**Verilen görev 1**
Kur’ân kurslarında yaş sınırı yazısında “12 Haziran’da yapılacak” ifadesinden “yaptığı suçlamaları izliyoruz.” ifadesine kadar uzanan bölümü birebir kopyalayın.
**Verilen görev 2**
Aşağıdaki ifadelerin Kur’ân kurslarında yaş sınırı yazısına uyup uymadığını evet ya da hayır diyerek belirtin ve her birinde belirleyici sözleri yazıdan aynen alıntılayın. (a) Seçimler 12 Haziran’da yapılacak. (b) Yaz Kur’ân kurslarına katılmak için ilköğretim 3. sınıfı bitirme şartı aranıyor. (c) Görmez, alınan kararın anayasal olduğunu söyledi.
**Verilen görev 3**
Kur’ân kurslarında yaş sınırı yazısındaki “Diyanet İşleri Başkanı Prof. Dr. Mehmet Görmez’in” diye başlayan paragrafı, ana bilgilerini koruyarak madde madde yeniden yazın.

**Sayfa**

━━━━

“Kur’ân öğreniminden niye rahatsız olalım” denilmişti, ama…

12 Haziran’da yapılacak seçimlere adım adım yaklaşıyoruz. Meydanlarda siyasetçiler milletin oyunu alabilmek için olmadık vaatlerde bulunuyor. Televizyon ekranlarında, gazete sütunlarında liderlerinin birbirine karşı yaptığı suçlamaları izliyoruz.

Siyasette kutuplaştırıcı kavga devam ederken, ülkenin ve milletin birçok sorunu da çözülmeyi bekliyor. Okulların tatil olmasına da 3 haftalık bir süre kalmışken 12 senedir çözüm bekleyen Kur’ân kurslarına yaş sınırlaması, bu sene de görülen o ki uygulanmaya devam edecek. 5. sınıfı bitirmeyen çocuklar yine bu anlamsız yasağa bir anlam veremeden camilerin kapısından ağlayarak geri dönecekler.
Diyanet İşleri Başkanı Prof. Dr. Mehmet Görmez’in, camilerde açılan yaz Kur’ân kurslarına katılabilmek için ilköğretim 5. sınıfı bitirme şartı aranmasına “Anayasaya aykırıdır” demesiyle konu tekrar gündemimize oturdu. Görmez, “Kısa süre içinde bu yanlışlıktan vazgeçileceğini bekliyoruz. Konuyla ilgili hazırlıklarımız var ancak tabii ki, daha önceden alınmış bir karar var. Bu kararın yeniden gözden geçirilmesi gerekiyor. Alınan karar anayasal bir karar değildir. Bu bir yorumdur” diyerek meselenin bam teline dokundu.

━━━━

**Kayıtlı veriler**
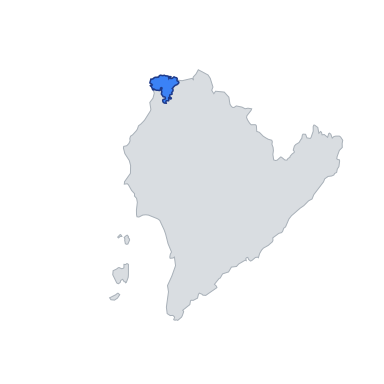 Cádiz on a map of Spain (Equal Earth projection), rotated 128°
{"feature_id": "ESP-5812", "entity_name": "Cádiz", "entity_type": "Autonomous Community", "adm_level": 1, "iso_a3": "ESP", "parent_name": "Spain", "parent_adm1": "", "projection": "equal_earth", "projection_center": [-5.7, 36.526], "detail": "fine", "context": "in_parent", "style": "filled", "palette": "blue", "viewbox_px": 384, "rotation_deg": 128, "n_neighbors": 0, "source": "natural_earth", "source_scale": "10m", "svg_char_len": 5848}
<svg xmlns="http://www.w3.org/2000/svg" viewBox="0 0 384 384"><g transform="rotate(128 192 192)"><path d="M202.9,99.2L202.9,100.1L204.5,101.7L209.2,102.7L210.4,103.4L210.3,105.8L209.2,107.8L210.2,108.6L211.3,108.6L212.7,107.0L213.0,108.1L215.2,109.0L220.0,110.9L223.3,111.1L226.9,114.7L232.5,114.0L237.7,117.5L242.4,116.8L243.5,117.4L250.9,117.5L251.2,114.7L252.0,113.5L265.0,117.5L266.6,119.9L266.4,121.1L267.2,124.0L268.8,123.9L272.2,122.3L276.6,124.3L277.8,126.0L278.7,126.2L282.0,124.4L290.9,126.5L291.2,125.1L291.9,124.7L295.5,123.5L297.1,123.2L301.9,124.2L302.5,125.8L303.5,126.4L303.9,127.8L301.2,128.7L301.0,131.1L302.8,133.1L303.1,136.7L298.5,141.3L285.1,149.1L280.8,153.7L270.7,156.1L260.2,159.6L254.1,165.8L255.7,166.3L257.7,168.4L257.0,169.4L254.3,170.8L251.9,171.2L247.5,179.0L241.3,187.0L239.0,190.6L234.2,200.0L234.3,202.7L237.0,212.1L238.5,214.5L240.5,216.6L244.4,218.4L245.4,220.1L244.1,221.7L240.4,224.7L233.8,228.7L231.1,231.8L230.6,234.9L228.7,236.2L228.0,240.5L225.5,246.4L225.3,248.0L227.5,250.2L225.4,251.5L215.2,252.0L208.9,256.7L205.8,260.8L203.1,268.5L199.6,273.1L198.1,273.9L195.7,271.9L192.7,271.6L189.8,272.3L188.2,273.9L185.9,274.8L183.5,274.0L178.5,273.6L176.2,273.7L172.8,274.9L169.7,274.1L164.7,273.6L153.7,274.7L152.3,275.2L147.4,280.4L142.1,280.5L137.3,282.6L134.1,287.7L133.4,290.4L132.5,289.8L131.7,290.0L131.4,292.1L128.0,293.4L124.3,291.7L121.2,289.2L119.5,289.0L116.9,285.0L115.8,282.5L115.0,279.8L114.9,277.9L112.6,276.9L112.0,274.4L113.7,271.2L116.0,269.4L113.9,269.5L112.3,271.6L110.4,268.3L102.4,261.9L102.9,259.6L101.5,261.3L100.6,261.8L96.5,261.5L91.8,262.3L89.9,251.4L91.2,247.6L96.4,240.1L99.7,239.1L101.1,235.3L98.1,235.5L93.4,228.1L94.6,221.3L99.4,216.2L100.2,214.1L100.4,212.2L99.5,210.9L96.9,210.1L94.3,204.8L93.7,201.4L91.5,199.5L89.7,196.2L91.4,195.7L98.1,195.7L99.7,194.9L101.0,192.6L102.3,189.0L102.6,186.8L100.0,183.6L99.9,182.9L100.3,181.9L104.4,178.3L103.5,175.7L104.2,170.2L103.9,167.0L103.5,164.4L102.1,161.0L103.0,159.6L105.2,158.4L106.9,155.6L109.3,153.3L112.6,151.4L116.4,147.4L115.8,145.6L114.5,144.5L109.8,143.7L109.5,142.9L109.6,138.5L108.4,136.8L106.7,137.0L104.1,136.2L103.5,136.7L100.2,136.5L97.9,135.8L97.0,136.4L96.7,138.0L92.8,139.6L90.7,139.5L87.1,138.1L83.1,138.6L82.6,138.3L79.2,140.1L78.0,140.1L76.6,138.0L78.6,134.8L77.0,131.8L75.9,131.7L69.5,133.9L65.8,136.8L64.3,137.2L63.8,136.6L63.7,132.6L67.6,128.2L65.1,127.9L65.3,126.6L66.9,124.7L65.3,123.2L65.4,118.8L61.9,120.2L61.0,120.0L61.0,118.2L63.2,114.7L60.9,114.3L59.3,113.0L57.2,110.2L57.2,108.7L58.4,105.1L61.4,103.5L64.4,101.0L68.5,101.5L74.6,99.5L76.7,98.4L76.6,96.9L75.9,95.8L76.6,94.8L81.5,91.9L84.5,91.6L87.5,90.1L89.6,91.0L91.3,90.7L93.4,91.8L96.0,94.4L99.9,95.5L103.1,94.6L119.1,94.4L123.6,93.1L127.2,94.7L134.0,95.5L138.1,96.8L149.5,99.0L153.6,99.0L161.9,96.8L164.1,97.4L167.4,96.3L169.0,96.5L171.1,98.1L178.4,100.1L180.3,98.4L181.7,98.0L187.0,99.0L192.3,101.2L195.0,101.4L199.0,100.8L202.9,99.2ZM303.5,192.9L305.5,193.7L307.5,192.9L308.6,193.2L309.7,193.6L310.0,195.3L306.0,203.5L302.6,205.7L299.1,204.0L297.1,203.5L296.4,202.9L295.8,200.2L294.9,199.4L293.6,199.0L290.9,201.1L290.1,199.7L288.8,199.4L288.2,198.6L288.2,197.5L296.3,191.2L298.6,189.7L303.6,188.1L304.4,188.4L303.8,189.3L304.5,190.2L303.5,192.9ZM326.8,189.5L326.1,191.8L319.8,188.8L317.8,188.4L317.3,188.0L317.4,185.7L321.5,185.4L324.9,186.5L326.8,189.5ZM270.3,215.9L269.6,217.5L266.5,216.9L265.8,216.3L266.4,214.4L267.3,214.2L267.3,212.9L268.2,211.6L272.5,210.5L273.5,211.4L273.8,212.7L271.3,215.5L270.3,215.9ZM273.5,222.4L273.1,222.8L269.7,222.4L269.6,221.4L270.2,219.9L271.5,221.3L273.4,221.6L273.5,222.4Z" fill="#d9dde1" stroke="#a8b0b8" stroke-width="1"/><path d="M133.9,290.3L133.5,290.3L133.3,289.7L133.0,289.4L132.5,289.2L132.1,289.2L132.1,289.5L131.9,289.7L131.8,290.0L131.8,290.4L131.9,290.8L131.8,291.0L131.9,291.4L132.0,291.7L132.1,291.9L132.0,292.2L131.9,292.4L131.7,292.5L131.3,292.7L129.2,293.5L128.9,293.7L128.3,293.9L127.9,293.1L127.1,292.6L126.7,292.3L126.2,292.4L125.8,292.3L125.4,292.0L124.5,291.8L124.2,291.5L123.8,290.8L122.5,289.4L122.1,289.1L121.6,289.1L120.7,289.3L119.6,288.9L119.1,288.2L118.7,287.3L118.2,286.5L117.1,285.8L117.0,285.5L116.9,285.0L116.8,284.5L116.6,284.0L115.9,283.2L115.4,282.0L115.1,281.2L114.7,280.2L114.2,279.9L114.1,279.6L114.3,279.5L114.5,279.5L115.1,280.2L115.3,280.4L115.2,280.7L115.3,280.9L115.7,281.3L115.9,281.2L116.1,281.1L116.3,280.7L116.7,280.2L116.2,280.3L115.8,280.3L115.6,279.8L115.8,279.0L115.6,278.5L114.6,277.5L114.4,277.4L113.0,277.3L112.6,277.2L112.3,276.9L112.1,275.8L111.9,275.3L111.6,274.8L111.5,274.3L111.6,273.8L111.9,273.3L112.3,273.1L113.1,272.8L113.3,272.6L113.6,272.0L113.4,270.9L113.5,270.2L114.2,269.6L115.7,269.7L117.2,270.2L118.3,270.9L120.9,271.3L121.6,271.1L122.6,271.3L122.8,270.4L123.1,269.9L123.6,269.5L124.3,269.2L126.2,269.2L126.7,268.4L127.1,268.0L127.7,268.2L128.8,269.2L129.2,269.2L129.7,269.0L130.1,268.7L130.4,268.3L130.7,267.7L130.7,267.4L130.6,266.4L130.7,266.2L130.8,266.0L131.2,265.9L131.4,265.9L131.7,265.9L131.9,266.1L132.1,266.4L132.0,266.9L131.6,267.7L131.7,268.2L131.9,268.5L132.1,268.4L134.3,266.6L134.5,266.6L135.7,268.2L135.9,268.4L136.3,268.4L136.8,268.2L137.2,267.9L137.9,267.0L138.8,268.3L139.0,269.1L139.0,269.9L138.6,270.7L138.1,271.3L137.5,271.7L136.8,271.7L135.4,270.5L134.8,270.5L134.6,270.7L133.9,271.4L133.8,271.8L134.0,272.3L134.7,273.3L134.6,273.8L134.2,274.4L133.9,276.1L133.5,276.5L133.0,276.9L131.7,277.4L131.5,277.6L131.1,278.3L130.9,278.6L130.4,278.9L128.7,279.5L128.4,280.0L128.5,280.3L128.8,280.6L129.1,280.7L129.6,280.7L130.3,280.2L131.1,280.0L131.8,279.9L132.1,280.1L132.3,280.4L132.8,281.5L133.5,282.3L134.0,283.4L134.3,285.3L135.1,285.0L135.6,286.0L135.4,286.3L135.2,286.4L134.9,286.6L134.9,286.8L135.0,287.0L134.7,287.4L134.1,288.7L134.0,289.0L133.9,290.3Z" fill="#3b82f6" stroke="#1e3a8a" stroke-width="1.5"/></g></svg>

━━━━

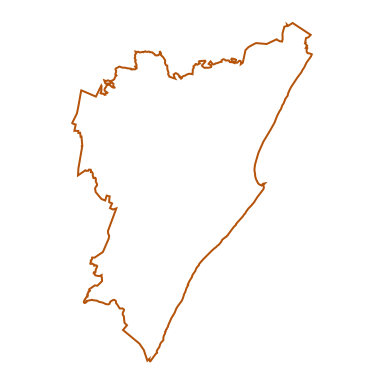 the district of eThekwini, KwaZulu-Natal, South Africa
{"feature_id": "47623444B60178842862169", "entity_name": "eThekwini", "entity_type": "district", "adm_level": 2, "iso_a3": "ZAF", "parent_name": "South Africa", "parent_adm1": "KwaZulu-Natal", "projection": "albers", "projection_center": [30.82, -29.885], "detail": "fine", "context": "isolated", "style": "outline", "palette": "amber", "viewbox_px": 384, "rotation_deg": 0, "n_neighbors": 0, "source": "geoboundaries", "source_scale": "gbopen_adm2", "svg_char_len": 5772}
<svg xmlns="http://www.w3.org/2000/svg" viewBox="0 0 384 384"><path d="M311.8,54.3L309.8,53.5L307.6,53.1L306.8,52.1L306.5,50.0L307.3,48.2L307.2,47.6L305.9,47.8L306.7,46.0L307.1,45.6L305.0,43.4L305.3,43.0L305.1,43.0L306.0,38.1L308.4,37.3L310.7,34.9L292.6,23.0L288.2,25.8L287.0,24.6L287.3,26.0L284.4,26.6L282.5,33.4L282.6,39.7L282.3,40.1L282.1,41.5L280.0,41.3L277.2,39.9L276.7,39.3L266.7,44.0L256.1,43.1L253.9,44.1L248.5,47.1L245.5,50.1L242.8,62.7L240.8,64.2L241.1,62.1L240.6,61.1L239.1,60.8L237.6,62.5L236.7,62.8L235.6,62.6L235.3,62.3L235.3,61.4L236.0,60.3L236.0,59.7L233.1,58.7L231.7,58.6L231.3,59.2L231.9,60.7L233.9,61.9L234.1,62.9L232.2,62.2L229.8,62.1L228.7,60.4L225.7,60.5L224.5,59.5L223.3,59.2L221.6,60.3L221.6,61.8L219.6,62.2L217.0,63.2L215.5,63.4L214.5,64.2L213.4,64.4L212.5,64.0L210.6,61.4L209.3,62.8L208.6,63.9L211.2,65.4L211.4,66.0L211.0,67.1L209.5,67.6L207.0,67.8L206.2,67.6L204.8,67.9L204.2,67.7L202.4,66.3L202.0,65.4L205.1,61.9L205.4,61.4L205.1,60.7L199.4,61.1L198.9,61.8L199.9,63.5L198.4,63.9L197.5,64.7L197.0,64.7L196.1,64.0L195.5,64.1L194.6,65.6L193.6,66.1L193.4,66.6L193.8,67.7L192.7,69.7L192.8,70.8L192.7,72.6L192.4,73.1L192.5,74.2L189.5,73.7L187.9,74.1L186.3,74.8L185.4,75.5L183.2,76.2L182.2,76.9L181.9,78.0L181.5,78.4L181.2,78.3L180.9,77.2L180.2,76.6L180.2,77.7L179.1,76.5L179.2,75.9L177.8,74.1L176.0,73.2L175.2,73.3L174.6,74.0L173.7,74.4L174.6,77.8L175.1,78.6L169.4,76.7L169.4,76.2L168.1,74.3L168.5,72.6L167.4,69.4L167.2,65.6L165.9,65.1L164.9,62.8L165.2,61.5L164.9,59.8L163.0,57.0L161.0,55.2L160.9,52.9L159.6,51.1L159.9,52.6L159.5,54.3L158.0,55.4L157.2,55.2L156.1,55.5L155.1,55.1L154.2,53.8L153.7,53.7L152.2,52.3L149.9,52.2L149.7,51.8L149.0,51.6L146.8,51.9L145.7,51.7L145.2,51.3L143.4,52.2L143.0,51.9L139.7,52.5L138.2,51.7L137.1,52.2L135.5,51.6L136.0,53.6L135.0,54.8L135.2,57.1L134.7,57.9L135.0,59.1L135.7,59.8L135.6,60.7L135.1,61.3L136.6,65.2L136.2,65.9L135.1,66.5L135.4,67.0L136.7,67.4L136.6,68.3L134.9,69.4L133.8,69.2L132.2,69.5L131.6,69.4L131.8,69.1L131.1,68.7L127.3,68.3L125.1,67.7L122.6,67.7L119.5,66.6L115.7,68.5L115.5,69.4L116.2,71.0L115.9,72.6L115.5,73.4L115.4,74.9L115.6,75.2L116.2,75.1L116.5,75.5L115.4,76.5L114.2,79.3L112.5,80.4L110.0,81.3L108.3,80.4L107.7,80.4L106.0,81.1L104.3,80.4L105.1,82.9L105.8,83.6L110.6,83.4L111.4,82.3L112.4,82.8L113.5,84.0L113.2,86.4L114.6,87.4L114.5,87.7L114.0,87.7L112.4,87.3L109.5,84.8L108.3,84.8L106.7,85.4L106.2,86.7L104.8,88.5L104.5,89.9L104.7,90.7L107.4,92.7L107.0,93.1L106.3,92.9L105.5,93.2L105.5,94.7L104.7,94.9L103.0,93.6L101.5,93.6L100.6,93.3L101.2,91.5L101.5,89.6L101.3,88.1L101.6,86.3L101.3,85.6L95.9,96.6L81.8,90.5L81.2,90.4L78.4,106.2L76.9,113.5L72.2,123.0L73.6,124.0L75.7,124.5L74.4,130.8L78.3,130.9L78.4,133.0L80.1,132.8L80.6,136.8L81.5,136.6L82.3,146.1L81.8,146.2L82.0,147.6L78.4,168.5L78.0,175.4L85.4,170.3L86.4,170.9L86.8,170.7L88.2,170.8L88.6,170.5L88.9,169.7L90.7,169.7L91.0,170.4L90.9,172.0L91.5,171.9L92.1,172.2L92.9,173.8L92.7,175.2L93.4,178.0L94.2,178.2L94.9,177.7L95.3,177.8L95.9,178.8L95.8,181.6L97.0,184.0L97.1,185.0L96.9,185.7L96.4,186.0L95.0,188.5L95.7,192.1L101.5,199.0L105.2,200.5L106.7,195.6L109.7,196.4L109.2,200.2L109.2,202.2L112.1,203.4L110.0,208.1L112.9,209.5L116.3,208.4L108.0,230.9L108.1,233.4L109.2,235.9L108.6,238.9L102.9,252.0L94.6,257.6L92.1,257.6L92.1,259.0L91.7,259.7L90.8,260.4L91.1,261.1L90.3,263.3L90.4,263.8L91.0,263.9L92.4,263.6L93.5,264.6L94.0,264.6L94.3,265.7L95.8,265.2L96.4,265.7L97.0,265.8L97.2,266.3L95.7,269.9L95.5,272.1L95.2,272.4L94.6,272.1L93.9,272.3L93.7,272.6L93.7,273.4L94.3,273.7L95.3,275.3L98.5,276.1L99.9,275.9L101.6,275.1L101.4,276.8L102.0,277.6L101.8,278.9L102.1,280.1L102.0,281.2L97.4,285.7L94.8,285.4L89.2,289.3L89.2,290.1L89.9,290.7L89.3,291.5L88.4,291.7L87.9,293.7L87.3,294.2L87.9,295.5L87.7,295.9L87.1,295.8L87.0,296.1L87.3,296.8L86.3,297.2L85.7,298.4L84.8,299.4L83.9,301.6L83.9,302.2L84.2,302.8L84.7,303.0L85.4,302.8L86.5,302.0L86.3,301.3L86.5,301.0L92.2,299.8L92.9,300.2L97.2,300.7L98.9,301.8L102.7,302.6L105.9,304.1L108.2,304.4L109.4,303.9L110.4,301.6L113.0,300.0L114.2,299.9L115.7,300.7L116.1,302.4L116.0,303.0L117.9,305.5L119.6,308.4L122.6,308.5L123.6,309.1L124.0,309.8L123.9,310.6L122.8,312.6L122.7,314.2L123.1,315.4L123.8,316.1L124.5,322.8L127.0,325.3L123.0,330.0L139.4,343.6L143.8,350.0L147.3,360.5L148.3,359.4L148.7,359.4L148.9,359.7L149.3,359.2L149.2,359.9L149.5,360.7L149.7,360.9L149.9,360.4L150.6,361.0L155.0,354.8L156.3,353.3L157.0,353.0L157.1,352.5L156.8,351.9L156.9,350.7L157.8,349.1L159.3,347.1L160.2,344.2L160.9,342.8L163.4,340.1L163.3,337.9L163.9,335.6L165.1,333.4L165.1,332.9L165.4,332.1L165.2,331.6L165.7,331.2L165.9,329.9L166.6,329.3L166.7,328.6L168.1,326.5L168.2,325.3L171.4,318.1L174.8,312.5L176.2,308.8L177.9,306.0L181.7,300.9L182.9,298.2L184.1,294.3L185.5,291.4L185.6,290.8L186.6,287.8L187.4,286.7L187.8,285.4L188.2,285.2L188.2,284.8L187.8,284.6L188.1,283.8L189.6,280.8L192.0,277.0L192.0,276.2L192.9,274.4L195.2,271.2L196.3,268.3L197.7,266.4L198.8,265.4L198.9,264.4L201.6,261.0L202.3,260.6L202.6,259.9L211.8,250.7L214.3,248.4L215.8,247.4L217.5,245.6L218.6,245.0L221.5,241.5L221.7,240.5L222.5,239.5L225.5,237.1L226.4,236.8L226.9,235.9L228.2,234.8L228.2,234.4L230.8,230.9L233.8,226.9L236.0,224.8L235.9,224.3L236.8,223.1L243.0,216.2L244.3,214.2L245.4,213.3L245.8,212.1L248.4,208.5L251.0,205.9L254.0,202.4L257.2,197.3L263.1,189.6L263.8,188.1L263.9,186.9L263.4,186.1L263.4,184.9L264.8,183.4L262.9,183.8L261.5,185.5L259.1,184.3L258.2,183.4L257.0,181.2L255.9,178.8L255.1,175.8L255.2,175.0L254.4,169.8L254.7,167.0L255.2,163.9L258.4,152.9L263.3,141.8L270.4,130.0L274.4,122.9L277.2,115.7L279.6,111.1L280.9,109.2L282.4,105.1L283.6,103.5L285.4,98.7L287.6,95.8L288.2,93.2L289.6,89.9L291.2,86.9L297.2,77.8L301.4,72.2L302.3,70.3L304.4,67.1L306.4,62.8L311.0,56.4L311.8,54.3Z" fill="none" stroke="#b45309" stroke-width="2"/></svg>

━━━━

**Görev yanıtı 1**
12 Haziran’da yapılacak seçimlere adım adım yaklaşıyoruz. Meydanlarda siyasetçiler milletin oyunu alabilmek için olmadık vaatlerde bulunuyor. Televizyon ekranlarında, gazete sütunlarında liderlerinin birbirine karşı yaptığı suçlamaları izliyoruz.

**Görev yanıtı 2**
(a) Evet: “12 Haziran’da yapılacak seçimlere adım adım yaklaşıyoruz.”
(b) Hayır: “ilköğretim 5. sınıfı bitirme şartı aranmasına”
(c) Hayır: “Alınan karar anayasal bir karar değildir.”

**Görev yanıtı 3**
- Diyanet İşleri Başkanı Prof. Dr. Mehmet Görmez, camilerdeki yaz Kur’ân kurslarına katılmak için ilköğretim 5. sınıfı bitirme şartı aranmasının Anayasaya aykırı olduğunu söyledi. Bu sözlerle konu yeniden gündeme geldi.
- Görmez, bu yanlışlıktan kısa sürede vazgeçilmesini beklediklerini belirtti.
- Konuyla ilgili hazırlıkları olduğunu, ancak daha önce alınmış bir karar bulunduğunu ve bu kararın yeniden gözden geçirilmesi gerektiğini ifade etti.
- Kararın anayasal bir karar değil, bir yorum olduğunu vurguladı.